======== Given data ========

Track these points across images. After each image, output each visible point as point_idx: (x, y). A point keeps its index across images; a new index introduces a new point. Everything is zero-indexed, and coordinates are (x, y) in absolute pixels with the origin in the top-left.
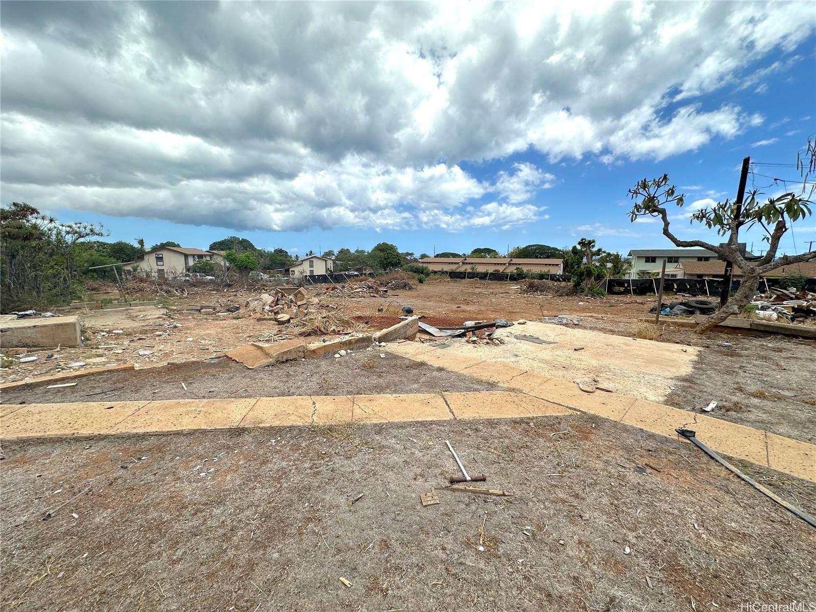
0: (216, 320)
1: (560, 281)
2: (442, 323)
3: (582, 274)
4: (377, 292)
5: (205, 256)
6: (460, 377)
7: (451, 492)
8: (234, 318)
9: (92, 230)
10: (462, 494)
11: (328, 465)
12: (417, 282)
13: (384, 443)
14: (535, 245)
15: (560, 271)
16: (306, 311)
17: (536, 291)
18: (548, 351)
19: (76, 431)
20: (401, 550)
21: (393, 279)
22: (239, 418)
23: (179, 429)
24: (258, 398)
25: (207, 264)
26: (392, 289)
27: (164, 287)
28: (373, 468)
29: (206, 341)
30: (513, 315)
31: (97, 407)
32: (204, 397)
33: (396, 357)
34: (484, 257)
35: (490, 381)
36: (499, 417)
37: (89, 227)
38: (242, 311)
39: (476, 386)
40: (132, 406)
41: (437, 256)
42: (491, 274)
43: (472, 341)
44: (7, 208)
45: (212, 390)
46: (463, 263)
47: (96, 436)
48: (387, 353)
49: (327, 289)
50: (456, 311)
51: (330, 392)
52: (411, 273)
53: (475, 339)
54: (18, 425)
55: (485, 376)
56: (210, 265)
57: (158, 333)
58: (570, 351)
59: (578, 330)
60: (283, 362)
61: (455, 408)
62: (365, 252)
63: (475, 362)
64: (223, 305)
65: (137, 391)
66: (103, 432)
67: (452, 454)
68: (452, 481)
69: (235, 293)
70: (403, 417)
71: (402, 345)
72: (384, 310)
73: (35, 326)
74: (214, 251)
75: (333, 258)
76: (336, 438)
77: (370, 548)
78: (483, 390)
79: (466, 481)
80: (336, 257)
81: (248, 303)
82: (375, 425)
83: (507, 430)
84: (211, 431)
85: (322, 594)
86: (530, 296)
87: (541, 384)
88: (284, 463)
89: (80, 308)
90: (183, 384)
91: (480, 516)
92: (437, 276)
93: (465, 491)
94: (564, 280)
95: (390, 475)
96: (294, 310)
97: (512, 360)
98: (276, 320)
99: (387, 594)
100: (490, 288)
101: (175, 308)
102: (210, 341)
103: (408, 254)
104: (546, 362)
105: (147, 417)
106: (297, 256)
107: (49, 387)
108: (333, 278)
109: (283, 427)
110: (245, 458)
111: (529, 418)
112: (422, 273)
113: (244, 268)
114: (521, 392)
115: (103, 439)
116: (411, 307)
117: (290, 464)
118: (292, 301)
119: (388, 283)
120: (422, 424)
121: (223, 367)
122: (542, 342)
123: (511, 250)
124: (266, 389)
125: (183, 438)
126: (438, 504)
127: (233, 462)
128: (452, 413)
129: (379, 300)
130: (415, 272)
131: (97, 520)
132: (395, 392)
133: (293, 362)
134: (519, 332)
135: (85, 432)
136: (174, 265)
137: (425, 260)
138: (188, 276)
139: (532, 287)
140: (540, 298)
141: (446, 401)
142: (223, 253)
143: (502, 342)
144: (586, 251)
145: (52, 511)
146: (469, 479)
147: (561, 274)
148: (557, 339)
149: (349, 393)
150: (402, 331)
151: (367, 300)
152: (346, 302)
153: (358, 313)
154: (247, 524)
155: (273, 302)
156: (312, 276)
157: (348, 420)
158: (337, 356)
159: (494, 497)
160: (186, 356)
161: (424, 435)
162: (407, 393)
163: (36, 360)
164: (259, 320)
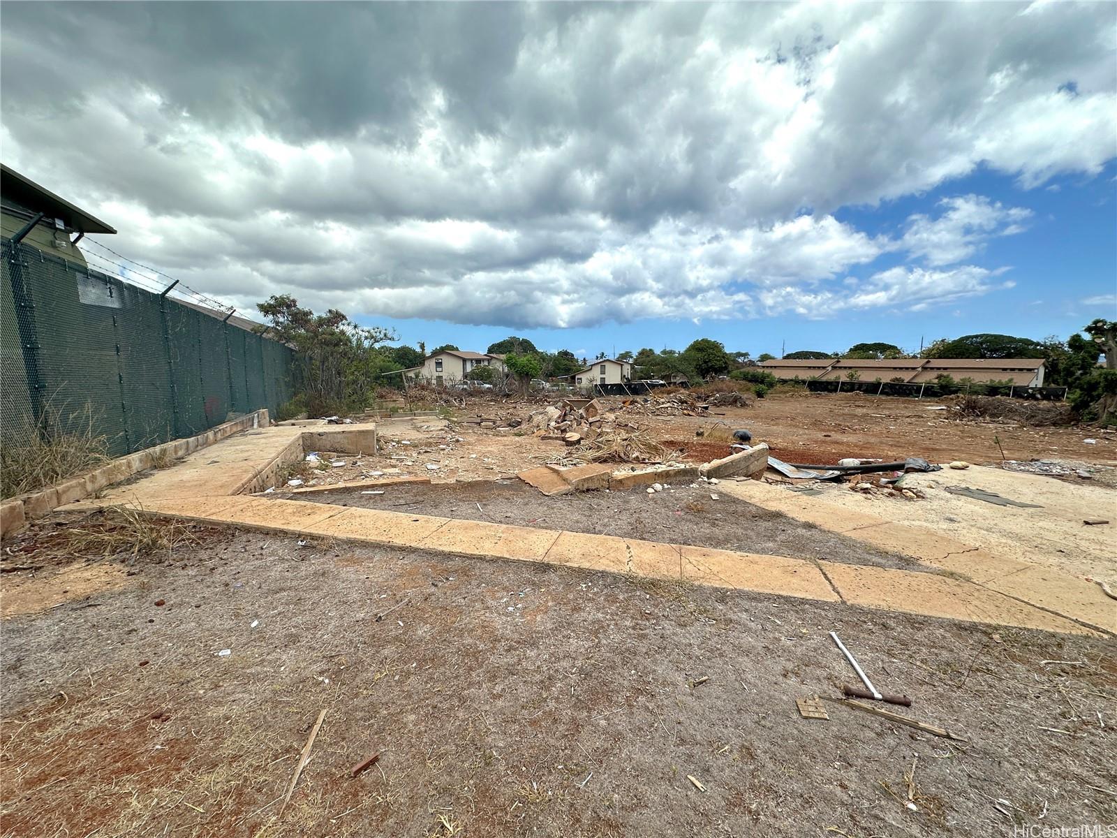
0: (497, 435)
1: (1037, 399)
2: (802, 459)
3: (1093, 386)
4: (693, 408)
5: (483, 360)
6: (843, 540)
7: (848, 709)
8: (516, 435)
9: (385, 335)
10: (868, 716)
11: (655, 629)
12: (753, 396)
13: (731, 615)
14: (981, 336)
15: (1037, 381)
16: (599, 431)
17: (982, 414)
18: (1021, 519)
19: (391, 540)
20: (774, 768)
21: (716, 390)
22: (542, 551)
23: (481, 553)
24: (560, 531)
25: (484, 369)
26: (715, 404)
27: (444, 396)
28: (719, 646)
29: (490, 460)
30: (934, 454)
31: (404, 518)
32: (501, 522)
33: (735, 501)
34: (874, 357)
35: (903, 555)
36: (926, 613)
37: (383, 332)
38: (524, 426)
39: (875, 559)
40: (434, 521)
41: (788, 357)
42: (886, 384)
43: (862, 489)
44: (324, 316)
45: (509, 515)
46: (834, 368)
47: (407, 548)
48: (720, 494)
49: (624, 403)
50: (824, 442)
51: (645, 536)
52: (744, 382)
53: (868, 486)
54: (345, 526)
55: (892, 545)
56: (488, 371)
57: (442, 446)
58: (1073, 524)
59: (1091, 488)
60: (584, 492)
61: (842, 587)
62: (674, 352)
63: (872, 522)
64: (503, 419)
65: (436, 507)
66: (414, 544)
67: (844, 653)
68: (848, 693)
69: (514, 405)
70: (756, 586)
71: (742, 485)
72: (706, 435)
73: (343, 432)
74: (492, 355)
75: (631, 361)
76: (662, 596)
77: (725, 751)
78: (890, 567)
79: (873, 698)
80: (636, 360)
81: (531, 417)
82: (716, 590)
83: (944, 637)
84: (514, 561)
85: (666, 788)
86: (970, 424)
87: (1009, 573)
88: (600, 615)
89: (372, 416)
90: (478, 504)
91: (904, 758)
92: (786, 388)
93: (873, 712)
94: (1046, 397)
95: (745, 662)
96: (585, 428)
97: (945, 527)
98: (564, 439)
99: (757, 819)
100: (884, 408)
101: (456, 419)
102: (493, 459)
103: (739, 355)
104: (1019, 538)
105: (450, 536)
106: (584, 359)
107: (363, 492)
108: (631, 389)
109: (593, 570)
110: (553, 600)
111: (989, 626)
112: (762, 382)
113: (525, 375)
114: (968, 580)
115: (413, 552)
116: (749, 433)
117: (608, 617)
118: (582, 417)
119: (708, 397)
120: (788, 600)
121: (516, 490)
122: (1006, 503)
123: (928, 345)
124: (567, 522)
125: (486, 565)
126: (826, 719)
127: (541, 601)
128: (838, 593)
129: (697, 421)
130: (750, 381)
131: (420, 632)
132: (740, 548)
133: (595, 493)
134: (955, 483)
135: (398, 542)
136: (453, 371)
137: (766, 363)
138: (466, 383)
139: (974, 408)
140: (990, 427)
141: (824, 574)
142: (503, 357)
143: (920, 496)
144: (1104, 344)
145: (382, 615)
146: (880, 696)
147: (1040, 385)
148: (1041, 500)
149: (672, 541)
150: (743, 465)
151: (679, 420)
152: (650, 421)
153: (667, 437)
154: (567, 677)
155: (559, 417)
156: (604, 386)
157: (677, 576)
158: (650, 490)
159: (928, 736)
160: (471, 475)
161: (792, 617)
162: (758, 553)
163: (344, 466)
164: (544, 438)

========

* Problem to work on *
Print exactly the lines above, between the one holding "108: (333, 278)" and the one holding "128: (452, 413)", inclusive, and nothing besides.

* Exercise output *
108: (333, 278)
109: (283, 427)
110: (245, 458)
111: (529, 418)
112: (422, 273)
113: (244, 268)
114: (521, 392)
115: (103, 439)
116: (411, 307)
117: (290, 464)
118: (292, 301)
119: (388, 283)
120: (422, 424)
121: (223, 367)
122: (542, 342)
123: (511, 250)
124: (266, 389)
125: (183, 438)
126: (438, 504)
127: (233, 462)
128: (452, 413)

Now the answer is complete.